WHAT YOU HAVE TO DO -> Lines to return, exactly: from the line with "Gyorsan kiértékelhető: ha csak nyaralás vagy" to the line with "mit verschiedenen Stilen" in the entries below, both included.

---------- SOURCE DATA ----------

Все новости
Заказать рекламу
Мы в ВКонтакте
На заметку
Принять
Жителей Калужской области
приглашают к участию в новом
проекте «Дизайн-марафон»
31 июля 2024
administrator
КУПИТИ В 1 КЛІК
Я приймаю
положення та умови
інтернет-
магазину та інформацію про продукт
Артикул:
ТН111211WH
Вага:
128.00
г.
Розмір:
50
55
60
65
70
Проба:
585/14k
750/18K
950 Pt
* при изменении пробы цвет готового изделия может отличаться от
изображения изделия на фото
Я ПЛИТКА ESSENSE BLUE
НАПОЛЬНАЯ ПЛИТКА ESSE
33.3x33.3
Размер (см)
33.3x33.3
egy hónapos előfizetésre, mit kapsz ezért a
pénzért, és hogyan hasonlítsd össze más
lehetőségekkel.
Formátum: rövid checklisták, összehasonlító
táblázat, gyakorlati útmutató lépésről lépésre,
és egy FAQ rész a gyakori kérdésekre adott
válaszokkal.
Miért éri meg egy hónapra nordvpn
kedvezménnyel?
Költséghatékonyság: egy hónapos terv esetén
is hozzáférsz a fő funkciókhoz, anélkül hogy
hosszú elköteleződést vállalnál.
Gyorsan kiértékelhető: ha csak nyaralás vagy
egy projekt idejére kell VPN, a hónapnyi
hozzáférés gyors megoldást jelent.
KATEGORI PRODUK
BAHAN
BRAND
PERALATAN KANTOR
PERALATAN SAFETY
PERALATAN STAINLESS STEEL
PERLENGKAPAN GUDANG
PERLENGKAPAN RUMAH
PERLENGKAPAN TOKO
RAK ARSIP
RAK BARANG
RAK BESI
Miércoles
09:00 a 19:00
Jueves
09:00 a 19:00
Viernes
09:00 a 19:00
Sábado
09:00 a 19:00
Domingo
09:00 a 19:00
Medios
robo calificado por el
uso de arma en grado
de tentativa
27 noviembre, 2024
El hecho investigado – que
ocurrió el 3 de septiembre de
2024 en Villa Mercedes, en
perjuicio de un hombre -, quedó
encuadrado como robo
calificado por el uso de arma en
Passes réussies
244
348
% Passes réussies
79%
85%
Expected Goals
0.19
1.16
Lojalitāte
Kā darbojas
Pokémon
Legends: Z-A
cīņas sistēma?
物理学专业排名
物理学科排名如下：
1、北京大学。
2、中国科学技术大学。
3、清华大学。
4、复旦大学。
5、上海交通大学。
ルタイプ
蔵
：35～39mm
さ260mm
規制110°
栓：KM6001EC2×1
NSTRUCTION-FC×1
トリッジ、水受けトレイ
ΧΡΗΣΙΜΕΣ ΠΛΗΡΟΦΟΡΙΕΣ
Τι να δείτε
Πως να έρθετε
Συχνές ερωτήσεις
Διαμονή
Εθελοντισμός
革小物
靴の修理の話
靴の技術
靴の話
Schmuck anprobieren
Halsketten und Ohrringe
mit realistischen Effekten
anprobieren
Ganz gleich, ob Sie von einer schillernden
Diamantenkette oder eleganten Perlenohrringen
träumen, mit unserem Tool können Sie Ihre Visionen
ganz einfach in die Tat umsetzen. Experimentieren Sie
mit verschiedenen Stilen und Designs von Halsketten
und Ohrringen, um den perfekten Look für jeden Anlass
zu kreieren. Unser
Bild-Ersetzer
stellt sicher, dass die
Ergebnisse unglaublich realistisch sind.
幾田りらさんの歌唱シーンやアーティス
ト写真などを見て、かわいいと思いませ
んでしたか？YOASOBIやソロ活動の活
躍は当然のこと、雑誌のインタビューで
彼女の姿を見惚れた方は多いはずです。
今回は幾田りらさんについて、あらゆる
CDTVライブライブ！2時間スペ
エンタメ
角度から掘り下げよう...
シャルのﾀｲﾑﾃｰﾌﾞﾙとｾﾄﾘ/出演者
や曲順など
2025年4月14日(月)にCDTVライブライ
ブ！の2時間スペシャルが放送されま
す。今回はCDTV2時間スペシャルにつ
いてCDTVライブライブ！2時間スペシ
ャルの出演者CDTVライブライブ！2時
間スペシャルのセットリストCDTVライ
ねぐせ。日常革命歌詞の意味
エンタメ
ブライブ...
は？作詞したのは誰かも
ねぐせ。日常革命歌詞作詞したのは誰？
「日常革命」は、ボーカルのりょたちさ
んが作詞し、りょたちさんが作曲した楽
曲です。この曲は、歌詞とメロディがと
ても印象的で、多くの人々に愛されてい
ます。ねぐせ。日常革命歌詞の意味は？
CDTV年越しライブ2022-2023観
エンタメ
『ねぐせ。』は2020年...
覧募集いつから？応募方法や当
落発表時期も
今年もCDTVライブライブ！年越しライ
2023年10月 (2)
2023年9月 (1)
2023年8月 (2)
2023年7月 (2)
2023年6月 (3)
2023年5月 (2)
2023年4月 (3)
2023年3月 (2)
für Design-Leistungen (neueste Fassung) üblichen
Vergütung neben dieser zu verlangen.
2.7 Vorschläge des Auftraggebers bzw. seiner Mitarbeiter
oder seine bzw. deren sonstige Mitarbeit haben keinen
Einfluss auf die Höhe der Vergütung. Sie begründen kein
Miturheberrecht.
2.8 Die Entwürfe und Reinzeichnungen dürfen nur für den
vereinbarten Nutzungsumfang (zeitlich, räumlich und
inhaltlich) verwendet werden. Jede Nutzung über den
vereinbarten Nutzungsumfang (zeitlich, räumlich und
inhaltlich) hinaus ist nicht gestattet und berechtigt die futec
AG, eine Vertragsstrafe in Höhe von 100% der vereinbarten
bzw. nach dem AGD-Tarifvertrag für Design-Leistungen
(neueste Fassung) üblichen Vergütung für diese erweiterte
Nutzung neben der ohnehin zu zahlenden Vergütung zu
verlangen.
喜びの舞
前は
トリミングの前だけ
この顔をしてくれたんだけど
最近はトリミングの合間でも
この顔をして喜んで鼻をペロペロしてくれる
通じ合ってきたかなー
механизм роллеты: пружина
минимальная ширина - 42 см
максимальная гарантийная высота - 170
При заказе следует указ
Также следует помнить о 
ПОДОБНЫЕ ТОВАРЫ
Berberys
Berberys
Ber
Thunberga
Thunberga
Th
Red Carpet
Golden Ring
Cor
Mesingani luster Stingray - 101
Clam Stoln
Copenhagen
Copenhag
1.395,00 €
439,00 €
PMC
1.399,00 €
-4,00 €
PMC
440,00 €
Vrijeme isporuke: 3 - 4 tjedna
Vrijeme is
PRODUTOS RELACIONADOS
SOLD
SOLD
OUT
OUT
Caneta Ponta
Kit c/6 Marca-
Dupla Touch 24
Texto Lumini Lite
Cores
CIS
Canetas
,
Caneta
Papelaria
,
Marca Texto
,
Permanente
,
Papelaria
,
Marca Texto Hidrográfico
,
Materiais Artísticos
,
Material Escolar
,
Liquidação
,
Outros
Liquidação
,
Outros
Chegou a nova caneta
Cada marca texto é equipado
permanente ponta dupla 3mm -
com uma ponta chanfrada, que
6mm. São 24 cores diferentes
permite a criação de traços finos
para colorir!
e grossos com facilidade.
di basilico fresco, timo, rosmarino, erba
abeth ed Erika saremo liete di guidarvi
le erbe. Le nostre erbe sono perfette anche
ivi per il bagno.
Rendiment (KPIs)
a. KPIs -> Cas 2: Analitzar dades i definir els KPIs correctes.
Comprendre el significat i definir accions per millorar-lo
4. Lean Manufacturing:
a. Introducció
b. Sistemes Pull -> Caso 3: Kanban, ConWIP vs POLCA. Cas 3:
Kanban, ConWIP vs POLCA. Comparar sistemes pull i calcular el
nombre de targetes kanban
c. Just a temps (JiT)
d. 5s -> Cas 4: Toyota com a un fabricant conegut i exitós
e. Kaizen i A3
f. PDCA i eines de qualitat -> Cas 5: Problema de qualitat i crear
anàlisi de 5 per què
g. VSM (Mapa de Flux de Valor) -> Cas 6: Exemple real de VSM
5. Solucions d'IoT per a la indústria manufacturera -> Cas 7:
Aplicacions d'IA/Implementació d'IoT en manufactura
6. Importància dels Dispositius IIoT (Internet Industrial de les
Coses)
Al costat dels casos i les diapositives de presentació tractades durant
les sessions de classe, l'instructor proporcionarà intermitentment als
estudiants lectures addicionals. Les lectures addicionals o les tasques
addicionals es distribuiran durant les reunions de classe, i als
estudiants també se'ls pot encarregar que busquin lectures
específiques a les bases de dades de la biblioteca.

----------

PROBLEM SOLUTION ->
Gyorsan kiértékelhető: ha csak nyaralás vagy
egy projekt idejére kell VPN, a hónapnyi
hozzáférés gyors megoldást jelent.
KATEGORI PRODUK
BAHAN
BRAND
PERALATAN KANTOR
PERALATAN SAFETY
PERALATAN STAINLESS STEEL
PERLENGKAPAN GUDANG
PERLENGKAPAN RUMAH
PERLENGKAPAN TOKO
RAK ARSIP
RAK BARANG
RAK BESI
Miércoles
09:00 a 19:00
Jueves
09:00 a 19:00
Viernes
09:00 a 19:00
Sábado
09:00 a 19:00
Domingo
09:00 a 19:00
Medios
robo calificado por el
uso de arma en grado
de tentativa
27 noviembre, 2024
El hecho investigado – que
ocurrió el 3 de septiembre de
2024 en Villa Mercedes, en
perjuicio de un hombre -, quedó
encuadrado como robo
calificado por el uso de arma en
Passes réussies
244
348
% Passes réussies
79%
85%
Expected Goals
0.19
1.16
Lojalitāte
Kā darbojas
Pokémon
Legends: Z-A
cīņas sistēma?
物理学专业排名
物理学科排名如下：
1、北京大学。
2、中国科学技术大学。
3、清华大学。
4、复旦大学。
5、上海交通大学。
ルタイプ
蔵
：35～39mm
さ260mm
規制110°
栓：KM6001EC2×1
NSTRUCTION-FC×1
トリッジ、水受けトレイ
ΧΡΗΣΙΜΕΣ ΠΛΗΡΟΦΟΡΙΕΣ
Τι να δείτε
Πως να έρθετε
Συχνές ερωτήσεις
Διαμονή
Εθελοντισμός
革小物
靴の修理の話
靴の技術
靴の話
Schmuck anprobieren
Halsketten und Ohrringe
mit realistischen Effekten
anprobieren
Ganz gleich, ob Sie von einer schillernden
Diamantenkette oder eleganten Perlenohrringen
träumen, mit unserem Tool können Sie Ihre Visionen
ganz einfach in die Tat umsetzen. Experimentieren Sie
mit verschiedenen Stilen und Designs von Halsketten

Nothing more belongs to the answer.